_Gereklilik a_. Kayıtlarda "leur" dizesinin geçtiği her satırı toplayın; büyük ve küçük harf farkı dikkate alınmalıdır.

_Çıkarılan metin_.
KCK: Ankara katliamı, AKP'nin iç ve dış politikalarının sonucudur
KCK Yürütme Konsey Eşbaşkanlığı, 10 Ekim’de Ankara’da gerçekleşen katliamı, AKP’nin iç ve dış politikalarının bir sonucu olarak değerlendirdi.
KCK Yürütme Konsey Eşbaşkanlığı, 10 Ekim’de Ankara’da gerçekleşen katliamı, AKP’nin iç ve dış politikalarının bir sonucu olarak değerlendirdi.
KCK Yürütme Konsey Eşbaşkanlığı, 10 Ekim’de Ankara’da gerçekleşen katliamı, AKP’nin iç ve dış politikalarının bir sonucu olarak değerlendirdi.
Yazılı bir açıklama yapan KCK Yürütme Konseyi Eşbaşkanlığı, AKP hükümetinin Kürt siyasetçilerine karşı başlattığı gözaltı ve tutuklama furyasına da dikkat çekti. Açıklamada, ‘’Davutoğlu’nun söylemlerinden anlaşılmaktadır ki, Türkiye'de demokrasi sadece IŞİD’lilere vardır’’ denildi.

_Görev için malzeme_.

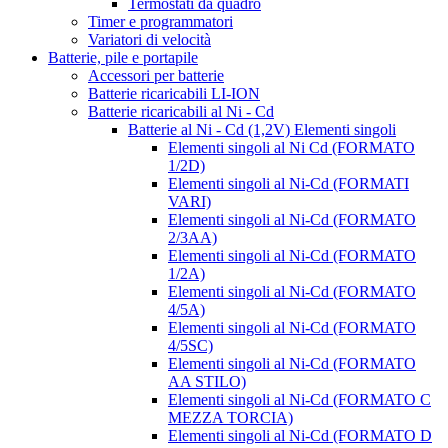
Termostati da quadro
Timer e programmatori
Variatori di velocità
Batterie, pile e portapile
Accessori per batterie
Batterie ricaricabili LI-ION
Batterie ricaricabili al Ni - Cd
Batterie al Ni - Cd (1,2V) Elementi singoli
Elementi singoli al Ni Cd (FORMATO
1/2D)
Elementi singoli al Ni-Cd (FORMATI
VARI)
Elementi singoli al Ni-Cd (FORMATO
2/3AA)
Elementi singoli al Ni-Cd (FORMATO
1/2A)
Elementi singoli al Ni-Cd (FORMATO
4/5A)
Elementi singoli al Ni-Cd (FORMATO
4/5SC)
Elementi singoli al Ni-Cd (FORMATO
AA STILO)
Elementi singoli al Ni-Cd (FORMATO C
MEZZA TORCIA)
Elementi singoli al Ni-Cd (FORMATO D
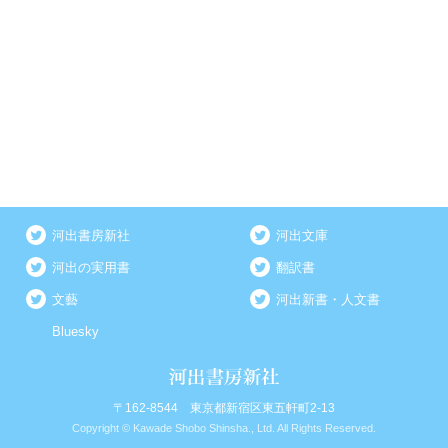
河出書房新社
河出文庫
河出の実用書
翻訳書
文藝
河出新書・人文書
Bluesky
〒162-8544 東京都新宿区東五軒町2-13
Copyright © Kawade Shobo Shinsha., Ltd. All Rights Reserved.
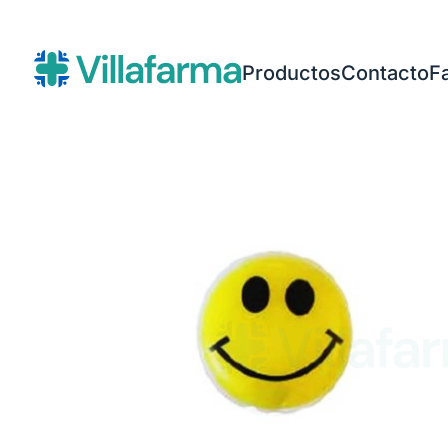
Productos
Contacto
F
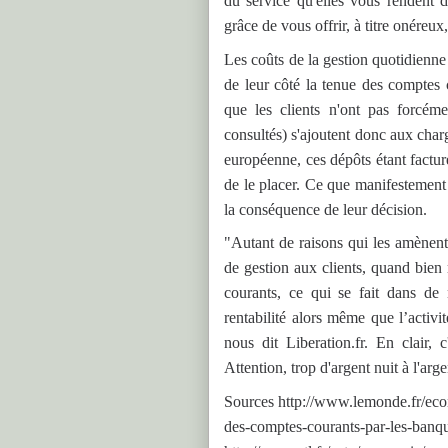
du service qu'elles vous rendent d
grâce de vous offrir, à titre onéreu
Les coûts de la gestion quotidienne 
de leur côté la tenue des comptes c
que les clients n'ont pas forcém
consultés) s'ajoutent donc aux char
européenne, ces dépôts étant facturé
de le placer. Ce que manifestement e
la conséquence de leur décision.
"Autant de raisons qui les amènent 
de gestion aux clients, quand bien
courants, ce qui se fait dans de 
rentabilité alors même que l’activi
nous dit Liberation.fr. En clair, 
Attention, trop d'argent nuit à l'arge
Sources http://www.lemonde.fr/econ
des-comptes-courants-par-les-ban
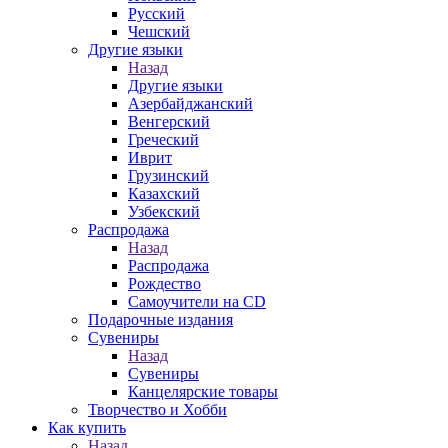
Русский
Чешский
Другие языки
Назад
Другие языки
Азербайджанский
Венгерский
Греческий
Иврит
Грузинский
Казахский
Узбекский
Распродажа
Назад
Распродажа
Рождество
Самоучители на CD
Подарочные издания
Сувениры
Назад
Сувениры
Канцелярские товары
Творчество и Хобби
Как купить
Назад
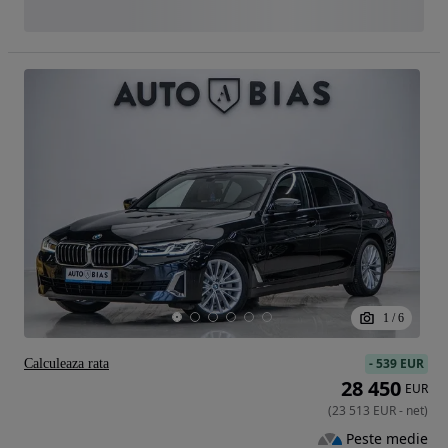
1
/
6
-
539 EUR
Calculeaza rata
28 450
EUR
(
23 513
EUR
-
net
)
Peste medie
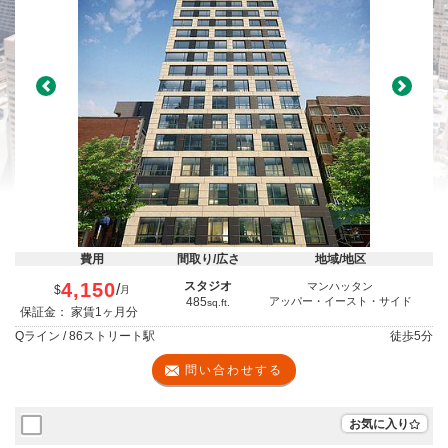
Previous
Next
費用
間取り/広さ
地域/地区
4,150
スタジオ
マンハッタン
/
$
月
485
アッパー・イースト・サイド
sq.ft.
保証金： 家賃1ヶ月分
Qライン / 86ストリート駅
徒歩
5分
問い合わせする
お気に入り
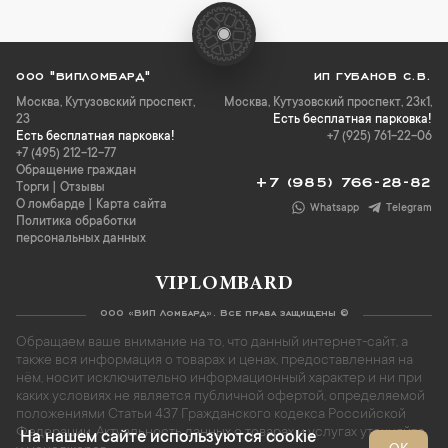
ООО "ВИПЛОМБАРД"
ИП ГУБАНОВ С.В.
Москва
,
Кутузовский проспект,
Москва, Кутузовский проспект, 23к1,
23
Есть бесплатная парковка!
Есть бесплатная парковка!
+7 (925) 761-22-06
+7 (495) 212-12-77
Обращение граждан
+7 (985) 766-28-82
Торги
|
Отзывы
О ломбарде
|
Карта сайта
Whatsapp
Telegram
Политика обработки
персональных данных
VIPLOMBARD
ООО «ВИП Ломбард». Все права защищены ©
Обращаем ваше внимание на то, что данный интернет-сайт, а
также вся информация о товарах и ценах, предоставленная на
нём, носит исключительно информационный характер и ни при
каких условиях не является публичной офертой, определяемой
положениями Статьи 437 Гражданского кодекса Российской
Федерации. Актуальность данных о товарах и услугах уточняйте
На нашем сайте используются cookie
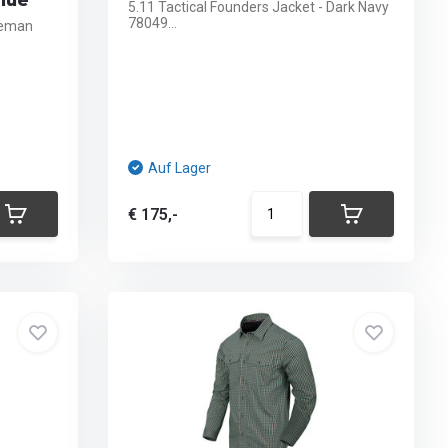
Blue
5.11 Tactical Founders Jacket - Dark Navy
78049...
leman
Auf Lager
€ 175,-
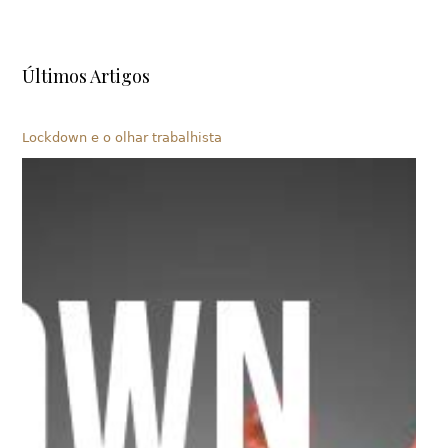
Últimos Artigos
Lockdown e o olhar trabalhista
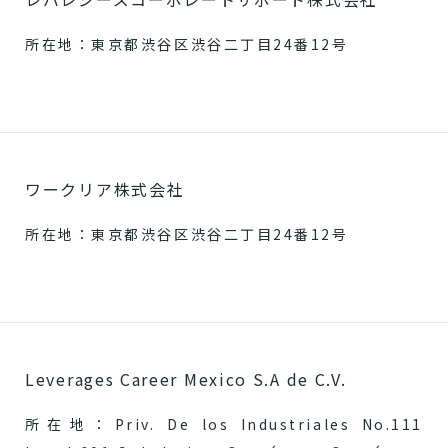
所在地：東京都渋谷区渋谷二丁目24番12号
ワークリア株式会社
所在地：東京都渋谷区渋谷二丁目24番12号
Leverages Career Mexico S.A de C.V.
所在地：Priv. De los Industriales No.111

_Gereklilik b_.
Ankara katliamıyla ilgili metne dayanarak aşağıdaki soruları yanıtlayın ve yanıtları da aynı şekilde işaretleyin.
(i) Katliam hangi tarihte gerçekleşti?
(ii) KCK Yürütme Konseyi Eşbaşkanlığı açıklamayı hangi biçimde yaptı?
(iii) Açıklamada, AKP hükümetinin kimlere karşı başlattığı gözaltı ve tutuklama furyasına dikkat çekildi?

_Görev yanıtı a_.
de leur côté la tenue des comptes c
la conséquence de leur décision.

_Görev yanıtı b_.
(i) 10 Ekim'de.
(ii) Yazılı olarak.
(iii) Kürt siyasetçilerine karşı.